Now, don't get Walski wrong - this is not a Singapore-is-better-so-lets-bash-Malaysia post. (more in the full post)

It really is about wondering why we cannot transcend the mentality of the Third World, into the First World. The answer to that can probably be found just by looking around us, at how the Civil Service operates, at the dialogues and news reports...

It almost seems like as much as we don't want to, we are, ourselves, keeping the Malaysian mindset entrenched in the Third World.

Just look at what our policy is for female citizens marrying from outside the country, versus her male compatriots. If you are female, and choose to marry a foriegner, your spouse can almost forget about getting PR - at the very least, it's very, very difficult. Very Third World, if you ask Walski. It's almost like the lawmakers (who are mostly male) giving retribution to the female half of the population - Malaysian not good enough for you? Serve you right!

No wonder Marina Mahathir claims there exists a sexist apartheid in our nation... this is but one of the discriminatory laws against women that exist in our law books. So very Third World.

And in fact, several recent events indicate that we are regressing further and further back to the Third World mental state. Or, should it be said, Third World Mental Status Quo.

The unwillingness of the police to accept the IPCMC - and the apparent support from Umno Youth through their silence. Is a more accountable Police Force a threat to UMNO's holding on to Third World supremacy? Perhaps so. An epitome of Third World thinking.

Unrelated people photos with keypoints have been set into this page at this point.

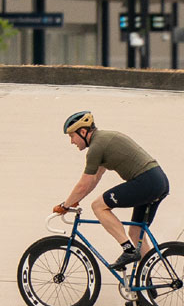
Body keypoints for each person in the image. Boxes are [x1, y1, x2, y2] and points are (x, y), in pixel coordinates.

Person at [55, 111, 170, 271]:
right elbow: (94, 179)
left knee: (98, 206)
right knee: (136, 233)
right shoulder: (104, 139)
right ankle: (148, 279)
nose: (71, 142)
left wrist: (65, 205)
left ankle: (128, 250)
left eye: (72, 136)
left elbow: (84, 184)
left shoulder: (96, 147)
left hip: (146, 181)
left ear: (83, 132)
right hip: (158, 181)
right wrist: (76, 200)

Censorship merely as an appeasement to one single political demographic viewpoint. The one step forward taken by the Malaysian Censorship board negated by the action of the Home Affairs Minister - three steps back. So Third World one.

The pervasiveness of corruption at various levels of Civil Service - so much so that it has been accepted by some as a facet of Malaysian culture. Very Third World, if you ask Walski.

And many, many more examples of how we're knowingly regressing, as a society, can be quoted. And who ultimately suffers? The society.

The same society that wants very much to be on the forefront of the world - well, dream on. It's going to be a long, long time before we get there. Probably never in Walski's lifetime.

But if we are only willing to learn, lessons about how to be First World can be found in abundance. The recent actions of a certain Datuk Shahrir, stepping down as the head of the BN Back Benchers Club - that's a First World type of action. The Royal Commission proposing a body to oversee police action, ensuring they work within the bounds of the law - First World.

But there's a long way to go yet, believe you me. And for a glimpse of what a First World Malaysia could be like, all you need to do is take a drive south...

It's just a matter of whether or not we want to be there, not a question of can or cannot.